Brief:
Copy each line of the records below that has "round" in it.

Data for analysis:
══════════════════════════════

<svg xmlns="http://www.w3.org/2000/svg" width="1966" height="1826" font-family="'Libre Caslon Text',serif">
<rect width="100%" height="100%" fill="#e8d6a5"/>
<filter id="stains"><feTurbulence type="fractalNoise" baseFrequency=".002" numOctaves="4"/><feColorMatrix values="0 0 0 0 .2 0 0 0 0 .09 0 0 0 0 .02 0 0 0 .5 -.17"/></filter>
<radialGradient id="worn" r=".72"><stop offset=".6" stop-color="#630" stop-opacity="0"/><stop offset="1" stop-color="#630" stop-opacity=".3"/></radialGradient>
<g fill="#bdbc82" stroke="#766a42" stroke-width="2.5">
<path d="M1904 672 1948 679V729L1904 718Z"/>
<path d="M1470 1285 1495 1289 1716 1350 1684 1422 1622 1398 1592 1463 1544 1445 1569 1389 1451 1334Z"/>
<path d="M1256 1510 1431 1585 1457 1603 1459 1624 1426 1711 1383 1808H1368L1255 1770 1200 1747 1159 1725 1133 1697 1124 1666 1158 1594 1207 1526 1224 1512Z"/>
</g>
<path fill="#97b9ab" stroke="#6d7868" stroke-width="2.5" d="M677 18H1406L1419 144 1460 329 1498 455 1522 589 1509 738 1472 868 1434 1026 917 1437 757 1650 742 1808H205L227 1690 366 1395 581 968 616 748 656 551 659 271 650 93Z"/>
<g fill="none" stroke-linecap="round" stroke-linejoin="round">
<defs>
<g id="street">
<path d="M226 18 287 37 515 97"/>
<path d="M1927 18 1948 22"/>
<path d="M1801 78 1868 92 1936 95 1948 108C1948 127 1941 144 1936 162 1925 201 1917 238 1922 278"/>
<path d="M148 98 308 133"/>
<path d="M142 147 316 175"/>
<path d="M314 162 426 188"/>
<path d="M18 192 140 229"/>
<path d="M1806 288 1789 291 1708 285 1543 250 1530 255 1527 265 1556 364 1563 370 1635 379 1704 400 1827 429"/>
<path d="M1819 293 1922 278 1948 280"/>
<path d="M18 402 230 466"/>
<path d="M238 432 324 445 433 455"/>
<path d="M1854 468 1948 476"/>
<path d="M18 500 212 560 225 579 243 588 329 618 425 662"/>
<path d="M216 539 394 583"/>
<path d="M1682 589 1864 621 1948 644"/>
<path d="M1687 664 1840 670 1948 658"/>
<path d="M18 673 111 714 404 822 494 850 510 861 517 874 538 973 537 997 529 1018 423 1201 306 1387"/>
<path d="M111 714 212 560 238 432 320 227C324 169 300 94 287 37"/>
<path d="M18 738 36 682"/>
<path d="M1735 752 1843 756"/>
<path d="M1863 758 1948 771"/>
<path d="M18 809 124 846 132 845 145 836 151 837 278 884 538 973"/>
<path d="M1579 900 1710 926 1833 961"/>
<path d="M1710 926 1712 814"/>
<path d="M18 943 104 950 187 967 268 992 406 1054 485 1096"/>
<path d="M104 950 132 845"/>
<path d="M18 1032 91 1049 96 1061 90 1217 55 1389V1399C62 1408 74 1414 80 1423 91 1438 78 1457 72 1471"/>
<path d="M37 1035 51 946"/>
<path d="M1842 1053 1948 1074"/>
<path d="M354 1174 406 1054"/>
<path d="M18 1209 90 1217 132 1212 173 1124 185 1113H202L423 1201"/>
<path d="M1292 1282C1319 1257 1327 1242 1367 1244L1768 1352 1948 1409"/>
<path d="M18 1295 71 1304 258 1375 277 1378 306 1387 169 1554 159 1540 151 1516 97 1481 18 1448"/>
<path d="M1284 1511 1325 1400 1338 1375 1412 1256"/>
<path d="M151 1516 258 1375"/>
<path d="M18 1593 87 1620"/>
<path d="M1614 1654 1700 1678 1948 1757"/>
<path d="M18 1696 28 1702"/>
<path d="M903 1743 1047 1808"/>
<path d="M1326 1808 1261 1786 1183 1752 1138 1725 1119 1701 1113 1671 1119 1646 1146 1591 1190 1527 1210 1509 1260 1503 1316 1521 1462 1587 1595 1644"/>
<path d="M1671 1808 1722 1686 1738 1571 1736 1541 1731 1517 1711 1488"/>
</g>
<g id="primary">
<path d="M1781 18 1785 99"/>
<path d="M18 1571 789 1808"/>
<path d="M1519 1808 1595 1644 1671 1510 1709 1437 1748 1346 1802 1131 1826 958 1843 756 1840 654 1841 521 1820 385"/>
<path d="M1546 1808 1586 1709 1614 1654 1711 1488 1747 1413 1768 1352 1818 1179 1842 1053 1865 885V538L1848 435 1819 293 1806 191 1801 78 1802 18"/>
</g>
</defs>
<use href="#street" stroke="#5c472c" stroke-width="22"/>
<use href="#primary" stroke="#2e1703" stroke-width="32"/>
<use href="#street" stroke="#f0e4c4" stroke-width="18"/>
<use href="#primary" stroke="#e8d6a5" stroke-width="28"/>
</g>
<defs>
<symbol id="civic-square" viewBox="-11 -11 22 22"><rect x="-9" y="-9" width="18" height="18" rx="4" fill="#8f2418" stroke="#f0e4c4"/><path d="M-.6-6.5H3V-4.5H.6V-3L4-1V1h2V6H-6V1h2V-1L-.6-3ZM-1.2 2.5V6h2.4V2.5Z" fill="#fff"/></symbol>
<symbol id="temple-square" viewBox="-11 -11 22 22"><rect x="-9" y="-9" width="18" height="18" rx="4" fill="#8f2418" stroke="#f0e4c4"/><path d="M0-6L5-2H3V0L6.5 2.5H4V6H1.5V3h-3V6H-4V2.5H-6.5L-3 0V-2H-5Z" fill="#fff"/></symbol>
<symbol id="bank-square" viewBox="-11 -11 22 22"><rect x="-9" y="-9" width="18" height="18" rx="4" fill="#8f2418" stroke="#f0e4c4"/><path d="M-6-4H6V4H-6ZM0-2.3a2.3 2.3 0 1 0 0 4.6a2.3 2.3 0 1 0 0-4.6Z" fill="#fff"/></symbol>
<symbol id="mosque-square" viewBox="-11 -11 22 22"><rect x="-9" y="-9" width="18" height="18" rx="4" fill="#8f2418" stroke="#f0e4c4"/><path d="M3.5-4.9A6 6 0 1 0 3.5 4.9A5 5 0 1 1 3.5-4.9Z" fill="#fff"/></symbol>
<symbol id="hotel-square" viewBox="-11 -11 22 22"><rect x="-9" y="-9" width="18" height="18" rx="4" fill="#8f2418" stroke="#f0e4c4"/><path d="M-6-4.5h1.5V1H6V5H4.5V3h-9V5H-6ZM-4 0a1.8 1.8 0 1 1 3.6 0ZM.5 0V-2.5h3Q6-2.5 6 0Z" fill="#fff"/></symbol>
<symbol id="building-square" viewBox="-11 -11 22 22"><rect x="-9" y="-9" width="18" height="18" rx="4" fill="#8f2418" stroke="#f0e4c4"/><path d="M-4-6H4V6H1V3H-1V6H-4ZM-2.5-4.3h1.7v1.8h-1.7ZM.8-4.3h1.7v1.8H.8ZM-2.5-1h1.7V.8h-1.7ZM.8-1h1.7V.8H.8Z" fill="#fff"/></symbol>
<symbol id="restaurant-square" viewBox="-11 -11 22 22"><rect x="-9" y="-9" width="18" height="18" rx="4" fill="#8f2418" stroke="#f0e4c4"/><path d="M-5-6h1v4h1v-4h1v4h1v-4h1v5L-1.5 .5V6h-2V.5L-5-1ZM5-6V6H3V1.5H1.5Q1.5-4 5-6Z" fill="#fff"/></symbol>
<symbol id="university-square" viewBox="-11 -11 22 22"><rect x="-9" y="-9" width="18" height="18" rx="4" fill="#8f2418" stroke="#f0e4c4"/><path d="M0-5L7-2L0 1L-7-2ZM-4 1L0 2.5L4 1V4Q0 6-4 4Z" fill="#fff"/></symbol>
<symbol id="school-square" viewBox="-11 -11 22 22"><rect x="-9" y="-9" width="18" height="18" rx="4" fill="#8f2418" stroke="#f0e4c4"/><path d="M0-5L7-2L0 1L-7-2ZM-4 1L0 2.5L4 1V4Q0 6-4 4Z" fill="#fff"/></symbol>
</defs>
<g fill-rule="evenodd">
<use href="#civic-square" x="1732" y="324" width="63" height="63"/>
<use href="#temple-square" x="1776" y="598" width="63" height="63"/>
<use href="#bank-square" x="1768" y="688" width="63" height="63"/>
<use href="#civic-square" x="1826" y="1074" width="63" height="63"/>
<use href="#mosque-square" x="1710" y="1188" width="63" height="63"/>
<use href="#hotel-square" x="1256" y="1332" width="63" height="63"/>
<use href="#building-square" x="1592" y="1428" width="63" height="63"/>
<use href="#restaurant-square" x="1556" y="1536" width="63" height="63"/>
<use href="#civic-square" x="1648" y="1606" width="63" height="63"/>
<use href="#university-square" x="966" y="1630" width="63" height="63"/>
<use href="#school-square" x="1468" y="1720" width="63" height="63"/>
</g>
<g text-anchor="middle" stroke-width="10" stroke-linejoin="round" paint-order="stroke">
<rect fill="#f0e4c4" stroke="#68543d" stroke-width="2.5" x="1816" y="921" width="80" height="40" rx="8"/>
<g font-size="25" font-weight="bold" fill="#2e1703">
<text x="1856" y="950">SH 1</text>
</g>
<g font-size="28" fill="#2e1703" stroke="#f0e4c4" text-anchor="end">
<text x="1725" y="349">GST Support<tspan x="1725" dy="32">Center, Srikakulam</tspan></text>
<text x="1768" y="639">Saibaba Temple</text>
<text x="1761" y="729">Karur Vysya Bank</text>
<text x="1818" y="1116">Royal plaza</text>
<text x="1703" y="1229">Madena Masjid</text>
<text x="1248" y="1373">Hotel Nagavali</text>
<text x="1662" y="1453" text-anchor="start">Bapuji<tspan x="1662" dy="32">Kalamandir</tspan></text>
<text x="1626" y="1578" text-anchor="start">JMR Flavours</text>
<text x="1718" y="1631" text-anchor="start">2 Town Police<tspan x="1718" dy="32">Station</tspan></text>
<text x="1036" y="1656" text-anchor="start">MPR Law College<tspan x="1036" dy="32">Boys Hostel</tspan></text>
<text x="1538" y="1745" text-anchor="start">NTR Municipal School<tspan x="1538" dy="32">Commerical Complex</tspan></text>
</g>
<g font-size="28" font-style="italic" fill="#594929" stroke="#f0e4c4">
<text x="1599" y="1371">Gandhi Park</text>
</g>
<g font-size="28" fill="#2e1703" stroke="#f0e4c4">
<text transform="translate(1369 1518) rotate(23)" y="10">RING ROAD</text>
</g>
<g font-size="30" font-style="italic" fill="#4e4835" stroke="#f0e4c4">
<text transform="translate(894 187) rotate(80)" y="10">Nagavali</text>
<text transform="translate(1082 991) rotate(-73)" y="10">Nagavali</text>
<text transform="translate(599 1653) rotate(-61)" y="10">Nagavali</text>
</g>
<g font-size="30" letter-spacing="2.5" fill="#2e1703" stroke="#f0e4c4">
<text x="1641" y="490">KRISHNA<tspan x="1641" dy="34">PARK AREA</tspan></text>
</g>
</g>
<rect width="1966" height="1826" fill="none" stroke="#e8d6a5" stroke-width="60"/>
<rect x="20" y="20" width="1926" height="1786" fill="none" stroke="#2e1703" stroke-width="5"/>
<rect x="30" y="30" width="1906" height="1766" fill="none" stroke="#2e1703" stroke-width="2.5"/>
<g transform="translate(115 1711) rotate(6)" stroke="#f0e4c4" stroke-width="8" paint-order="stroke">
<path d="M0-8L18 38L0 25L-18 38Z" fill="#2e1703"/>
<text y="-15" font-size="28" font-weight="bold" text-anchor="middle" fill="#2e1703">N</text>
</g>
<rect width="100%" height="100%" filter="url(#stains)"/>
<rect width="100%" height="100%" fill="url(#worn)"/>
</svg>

══════════════════════════════

Expected answer:
<g fill="none" stroke-linecap="round" stroke-linejoin="round">
<g text-anchor="middle" stroke-width="10" stroke-linejoin="round" paint-order="stroke">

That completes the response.